Thursday, 23 October 2014


23 October 2014

Earlier this week we marked the passing of the former Australian Prime Minister Gough Whitlam. The patrician, suavely elegant, physically imposing, polished orator, and silver haired Whitlam was very much a product of his time – the man credited with lifting Australia out of the torpor of the Menzies era of the 1950s and 1960s, and into the (then) modern era of the 1970s. In so doing, he shaped the face of modern Australia to the extent that today, nearly 40 years after his brief three years in office, Australia’s fundamentals are still very much the Whitlam legacy.

The contrast between the haughty grandeur of Mr Whitlam and the four contenders presently seeking the leadership of the New Zealand Labour Party in the now almost annual round of primary elections could not be more profound. However, it is a different time, and a different place, after all.

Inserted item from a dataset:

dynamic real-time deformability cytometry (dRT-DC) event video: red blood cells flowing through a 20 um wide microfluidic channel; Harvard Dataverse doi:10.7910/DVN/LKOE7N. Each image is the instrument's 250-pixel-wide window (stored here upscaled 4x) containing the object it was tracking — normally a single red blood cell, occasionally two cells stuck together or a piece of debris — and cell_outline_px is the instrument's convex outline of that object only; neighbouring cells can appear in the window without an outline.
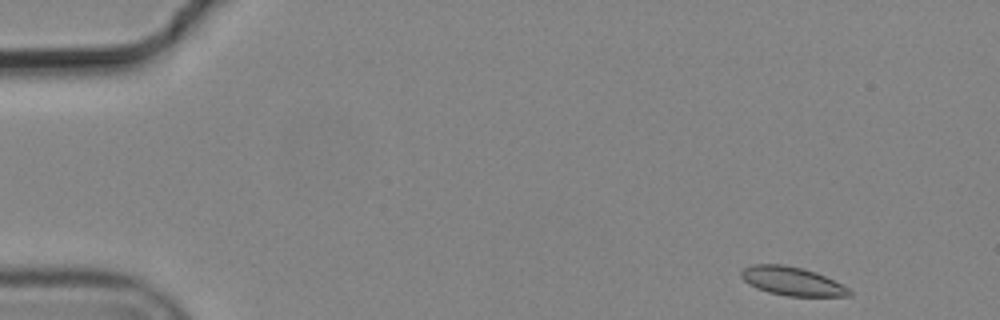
{"species": "common noctule bat (a hibernating species)", "species_latin": "Nyctalus noctula", "temperature_condition": "cold", "stored_images_in_passage": 5, "camera_frame_rate_fps": 3000, "um_per_image_px": 0.085, "animal": {"sex": "male", "body_mass_g": 19.2, "forearm_length_mm": 51.8}, "frame": {"image": 1, "passage_image": 1, "time_ms": 0.0, "image_size_px": [1000, 320], "cell_outline_px": [[852, 296], [788, 296], [768, 292], [756, 288], [748, 284], [740, 276], [740, 272], [744, 268], [752, 264], [780, 264], [804, 268], [816, 272], [848, 288], [852, 292]], "centroid_in_image_um": [67.29, 23.9], "position_along_channel_um": 17.7, "area_um2": 17.98}}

But there is an important lesson from the Whitlam ascendancy that the current gang of four should think about. Whitlam became leader of the Australian Labor Party at a time when the party had lost eight straight elections. It was dominated by its National Executive – the 12 faceless men as Whitlam famously called them – whose focus was preserving the legacy of the past, rather than facing the challenges and opportunities of the future. The problem as they (and the Caucus they selected and controlled) saw it was that while the ALP’s policies were fine and immutably principled, the Australian public seemed unwilling to accept in the comparative prosperity of the 1960s, the wisdom and virtue of returning to the more controlled society of the 1940s Labor heyday.

It had become a vicious circle. The more Labor lost, the more it turned inwards upon itself, and reaffirmed the need to return to first principles to regain power. And the more Menzies just kept winning.

Whitlam’s real success came early in his leadership of the party when he took on the entrenched interests directly, with a stinging attack on their failings that culminated in the immortal line “only the impotent are pure.”

A similar challenge faces the New Zealand Labour Party as it searches for its fifth leader in six years. A common refrain in the Labour Party is that the reason for their last two catastrophic defeats is that people do not understand their policies, and they need to be better communicated. On the contrary, people understand their policies all too well, and just do not like them. They may well meet all the needs of the interest groups that make up the modern Labour Party, but they clearly do not resonate with the near half million voters who have deserted Labour in recent years.

None of the current leadership contenders is a Gough Whitlam. But they can learn from him. “Only the impotent are pure” is a powerful starting point. The long term winner and possible next Labour Prime Minister will be the candidate bold enough to take on the party’s entrenched interests, and make them secondary to the interest of suburban, middle New Zealand.

Shane Jones was the last such candidate – and look what happened to him.